As of 7 p.m. Saturday, crews were able to locate the submerged bulldozer at the Robinson Run Portal Mine, according to CONSOL officials.  The dive crew is working to determine the depth of the dozer, will develop a recovery plan and continue searching for the mine employee Sunday morning. 

The call came in to 911 from CONSOL's Robinson Run Mine at 12:17 p.m. on Friday. The incident happened near the Robinson Run Portal, which is just outside of Lumberport.

CONSOL Energy canceled the 4:00-Midnight shift while it continued to work with state and federal mining officials on rescue efforts.

CONSOL confirms that a refuse embankment gave way, causing a bulldozer and two pickup trucks and three employees to slide into a slurry pond on the property.  It said the embankment remains unstable and continues to shift, creating difficult rescue conditions.

You can see the pond in this aerial view from Google Maps.

Harrison County EMS and HealthNet helicopters were called in.

CONSOL said one employee was transported by ambulance to UHC in Bridgeport and was treated and released.

Another man was flown to Ruby Memorial Hospital, in Morgantown.  He is in stable condition and was likely kept overnight for observation, according to CONSOL.

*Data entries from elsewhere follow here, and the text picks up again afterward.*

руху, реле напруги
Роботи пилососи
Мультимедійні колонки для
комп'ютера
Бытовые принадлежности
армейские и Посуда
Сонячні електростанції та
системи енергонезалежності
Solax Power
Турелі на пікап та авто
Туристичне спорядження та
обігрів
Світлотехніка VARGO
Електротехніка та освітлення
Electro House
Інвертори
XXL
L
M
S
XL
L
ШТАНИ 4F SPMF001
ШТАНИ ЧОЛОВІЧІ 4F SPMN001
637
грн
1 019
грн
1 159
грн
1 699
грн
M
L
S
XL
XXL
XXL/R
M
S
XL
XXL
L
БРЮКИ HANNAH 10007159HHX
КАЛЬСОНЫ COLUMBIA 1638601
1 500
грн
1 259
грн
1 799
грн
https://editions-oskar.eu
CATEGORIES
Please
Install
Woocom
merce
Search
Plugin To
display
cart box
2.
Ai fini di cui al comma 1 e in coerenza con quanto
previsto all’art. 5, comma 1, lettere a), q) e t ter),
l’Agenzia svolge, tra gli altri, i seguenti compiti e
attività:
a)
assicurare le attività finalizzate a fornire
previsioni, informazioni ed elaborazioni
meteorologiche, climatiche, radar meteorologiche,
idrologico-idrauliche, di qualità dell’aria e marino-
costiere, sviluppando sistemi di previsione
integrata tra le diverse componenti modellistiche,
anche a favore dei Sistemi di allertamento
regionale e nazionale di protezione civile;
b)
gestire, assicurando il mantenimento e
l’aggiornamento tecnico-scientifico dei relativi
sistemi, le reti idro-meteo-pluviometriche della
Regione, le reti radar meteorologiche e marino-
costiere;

Firefighters are still searching for the third employee, according to officials.  Crews are draining the pond to find the man, who is still unaccounted for, according to Governor Earl Ray Tomblin.

The DEP has a helicopter trying to locate the dozer, and a boat is probing the bottom with a rod, according to MSHA officials.  The last inspection of the facility was Oct. 16 and there were not any violations listed in the report from that inspection, according to Kathy Cosco with the DEP.  

The standing water depth of the pond is about 12 feet. A survey team has been brought in to quadrant the area where the dozer is believed to be. A boat with sonar is getting ready to be launched. MSHA personnel are on site, along with company, state and UMWA officials, according to MSHA officials.

Firefighters from Lumberport, Shinnston and Nutter Fort, along with the Harrison County and Monongalia County dive teams, were also called to the scene, according to 911 officials.

The Harrison County Sheriff's department also responded.

State and federal mining officials were notified and are on the scene, CONSOL officials said.

The West Virginia Office of Miners' Health, Safety and Training has been notified and has dispatched investigators to the scene, officials said. 

Gov. Earl Ray Tomblin issued the following statement Friday night:  "Today, four families were shaken by the unexpected but always present danger associated with mining. While we strive to ensure the safety of our coal miners, accidents do occur," Gov. Tomblin said. "Joanne and I pray for the miners and their families. We ask all West Virginias to do the same."